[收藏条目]

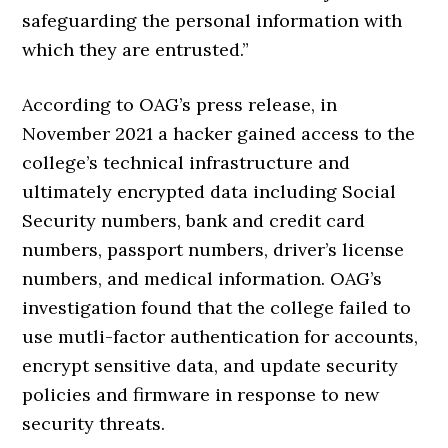
safeguarding the personal information with
which they are entrusted.”
According to OAG’s press release, in
November 2021 a hacker gained access to the
college’s technical infrastructure and
ultimately encrypted data including Social
Security numbers, bank and credit card
numbers, passport numbers, driver’s license
numbers, and medical information. OAG’s
investigation found that the college failed to
use mutli-factor authentication for accounts,
encrypt sensitive data, and update security
policies and firmware in response to new
security threats.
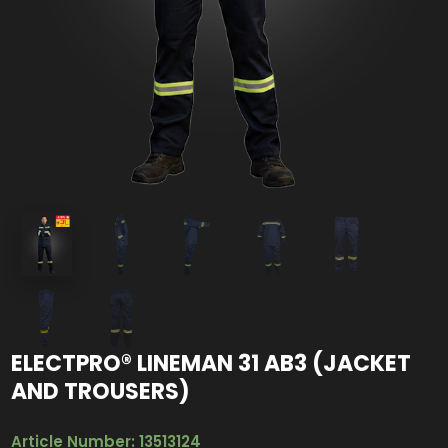
ELECTPRO® LINEMAN 31 AB3 (JACKET
AND TROUSERS)
Article Number: 13513124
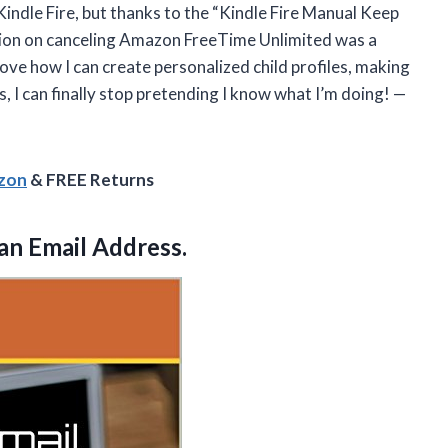
Kindle Fire, but thanks to the “Kindle Fire Manual Keep
ection on canceling Amazon FreeTime Unlimited was a
ove how I can create personalized child profiles, making
, I can finally stop pretending I know what I’m doing! —
azon
& FREE Returns
an Email Address.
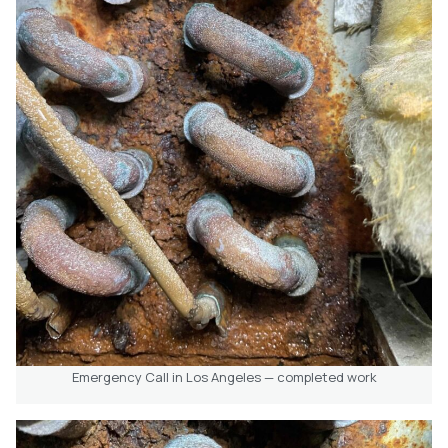
Emergency Call in Los Angeles — completed work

> _练习要求_: 把上面清单里的所有文字逐行改写成编号列表，去掉空行，答案中不要包含图片。

> _你的回答_:
1. safeguarding the personal information with
2. which they are entrusted.”
3. According to OAG’s press release, in
4. November 2021 a hacker gained access to the
5. college’s technical infrastructure and
6. ultimately encrypted data including Social
7. Security numbers, bank and credit card
8. numbers, passport numbers, driver’s license
9. numbers, and medical information. OAG’s
10. investigation found that the college failed to
11. use mutli-factor authentication for accounts,
12. encrypt sensitive data, and update security
13. policies and firmware in response to new
14. security threats.
15. ELECTPRO® LINEMAN 31 AB3 (JACKET
16. AND TROUSERS)
17. Article Number: 13513124
18. Kindle Fire, but thanks to the “Kindle Fire Manual Keep
19. ection on canceling Amazon FreeTime Unlimited was a
20. ove how I can create personalized child profiles, making
21. , I can finally stop pretending I know what I’m doing! —
22. azon
23. & FREE Returns
24. an Email Address.
25. Emergency Call in Los Angeles — completed work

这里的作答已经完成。